Your terminal most likely expects UTF-8. The rest of this answer assumes the terminal does expect UTF-8 and the locale is something.UTF-8 (e.g. pt_PT.UTF-8). It should be so in many modern Unix-like systems by default, certainly in Linux.

Possible solutions:

  • You may be able to configure your terminal emulator to ISO-8859-1, run the command and reconfigure back to UTF-8. (e.g. in konsole select from the menu: View, Set Encoding; and so on). I wouldn't call this the right way though.

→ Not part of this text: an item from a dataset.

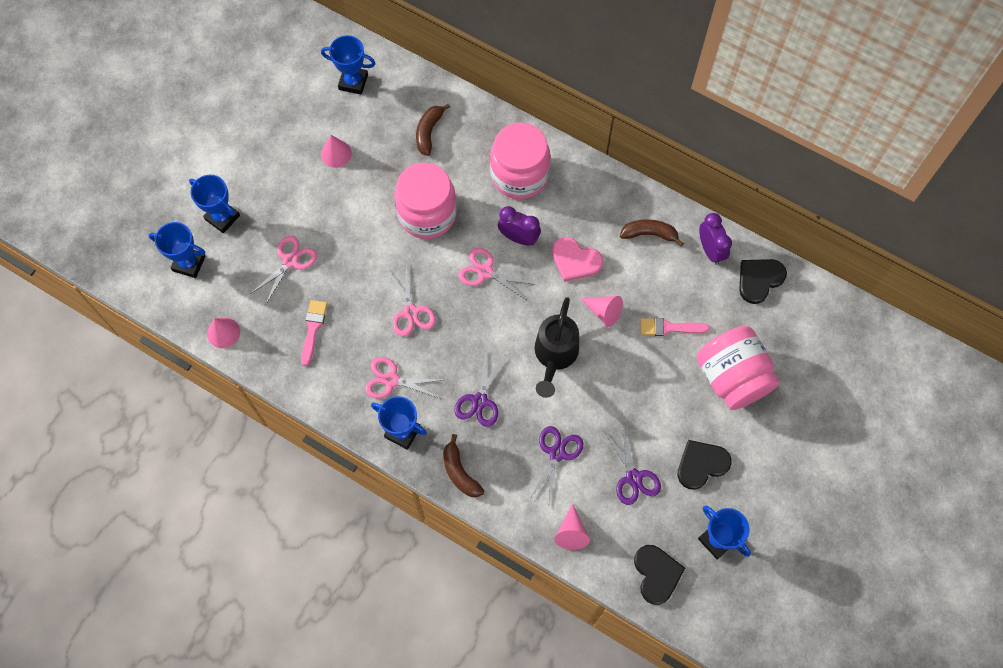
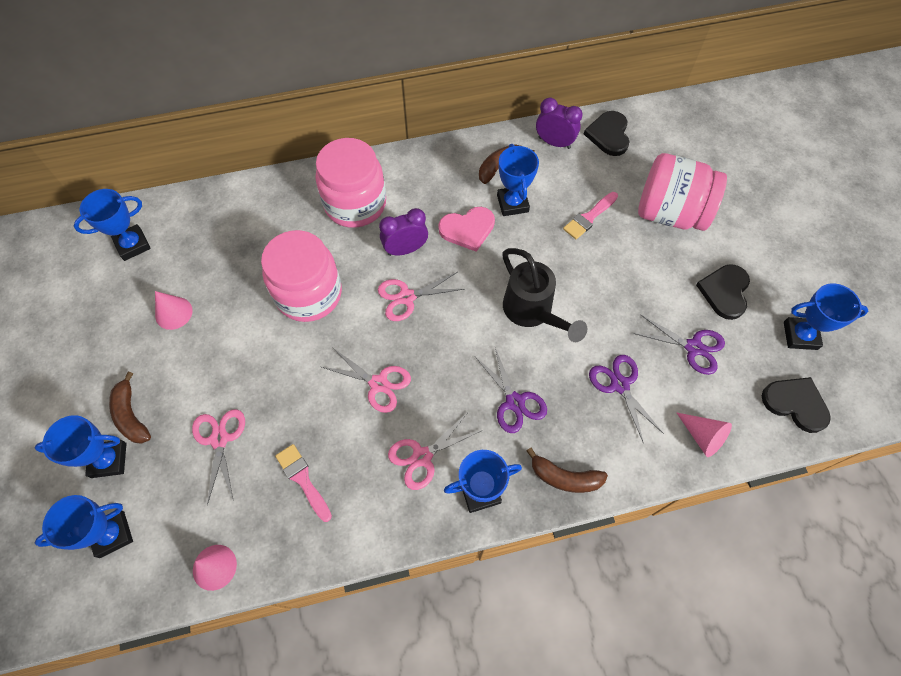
camera: 45 degrees left, 5 degrees down
brown banana [416,103,450,156] -> brown banana moved to [109,372,151,444]
pink cone [581,296,623,327] -> none
none -> blue trophy [497,144,539,216]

  • Alternatively convert the output of grep to UTF-8 on the fly:

    LC_ALL=pt_PT.ISO-8859-1 grep -a ese\$ wordsList | iconv -f ISO-8859-1 -t UTF-8
  • If you plan to work with the file a lot, convert the content to UTF-8*:

    <wordsList iconv -f ISO-8859-1 -t UTF-8 >wordsList-utf8

    Then work with the new file without tricks, e.g.:

    grep ese\$ wordsList-utf8

    Now you can even grep for accented characters in a straightforward way, e.g.:

    grep ó wordsList-utf8

    In general Unicode equivalence may be a problem; but here, since the file is a conversion from ISO-8859-1, I expect consistency: every ó shall be U+00F3 (0xC3B3 in UTF-8, the above grep will find it), not U+006F followed by U+0301 (0x6FCC81 in UTF-8, the above grep would not find it); similarly for other accented characters.


* I notice you used grep -a, as if you needed grep to treat binary files like text. If your wordsList is truly non-text, converting the whole of it to UTF-8 may fail or give you mangled non-text parts. Since you did not link to a single specific file, I cannot investigate further without guessing. I guess you meant the file linked under "just the file", i.e. the file one can extract from wordsList.zip. With this particular file I do not need -a for grep, if only I tell grep to use the right encoding (this is what LC_ALL=pt_PT.ISO-8859-1 does).